I’m trying to replace a set of documents in couchbase, but want to skip documents which do not exist in the bucket.

When using spark connector 2.4 I used StoreMode.REPLACE_AND_IGNORE and that worked fine. But now I’m trying to upgrade to the newer 3.0 spark connector. In the migration guide it states that I should use couchbaseReplace, but there seems to be no option to ignore DocumentNotFoundException.

It seems that my whole job fails if one of the documents is missing.

Is there a way to be able to do this? Thanks!

@DemonTPx woops, you are right we missed that equivalent. We just released 3.2.1 so there is no immediate release planned, but I’ll make sure it gets rolled into the next one. As a workaround, you could perform N couchbaseReplace operations and handle the catch yourself?

Filed https://issues.couchbase.com/browse/SPARKC-157 to track this.

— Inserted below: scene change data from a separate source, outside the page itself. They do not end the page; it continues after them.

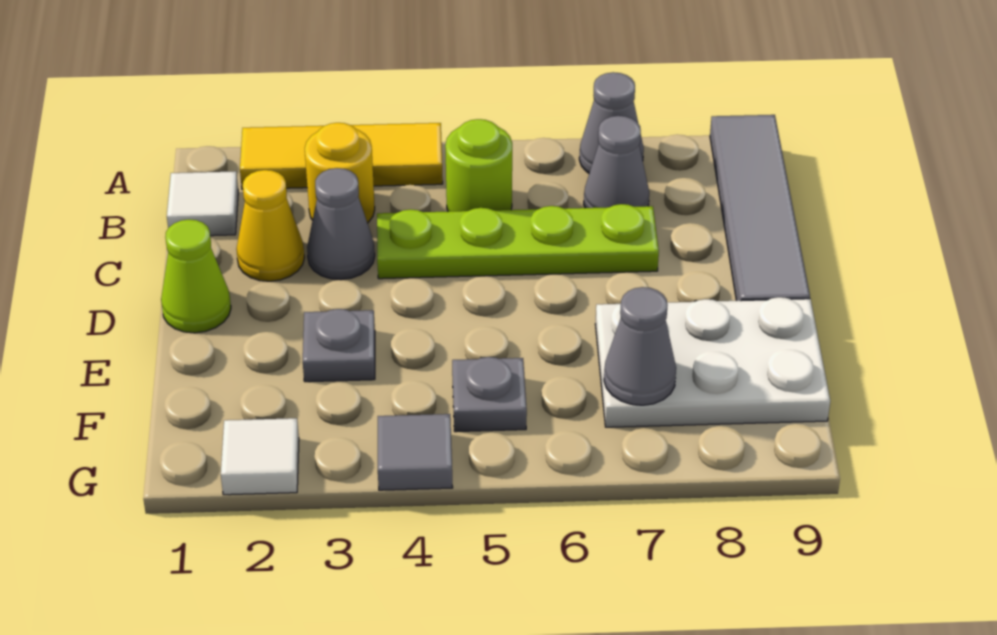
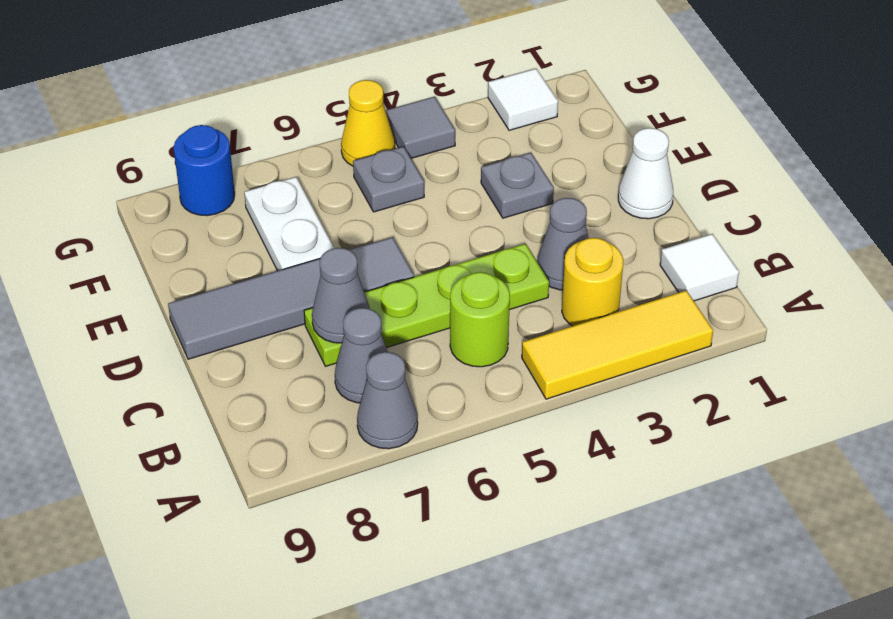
grey tile A9:D9 level 1 -> grey tile D6:D9 level 1
yellow cone C2 level 1 -> yellow cone G5 level 1
lime cone D1 level 1 -> white cone D1 level 1
white plate E7:F9 level 1 -> white plate E7:F7 level 1
grey cone F7 level 2 -> grey cone C7 level 2
none -> blue round brick G8 level 1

Thanks @daschl ! :slight_smile:

While I can wait for the new version, I did try and look at the workaround you’re suggesting, but I can’t figure out how to implement it. I have something like this:

spark.sql(...)
  .as[Data]
  .rdd
  .map(data => Replace("i::#" + data.itemId, formatContent(data)))
  .couchbaseReplace(Keyspace(bucket = Some(arguments.couchbaseBucket())))
  .collect

The SQL query might return up to 60 million rows. How do I convert this to N couchbaseReplace operations? Will it perform similar to one operation? And where and how do I catch the exception?

If you think it’s too much hassle for the workaround to work or will not be perfomant with 60M rows, I’ll just wait for a fix. :slight_smile: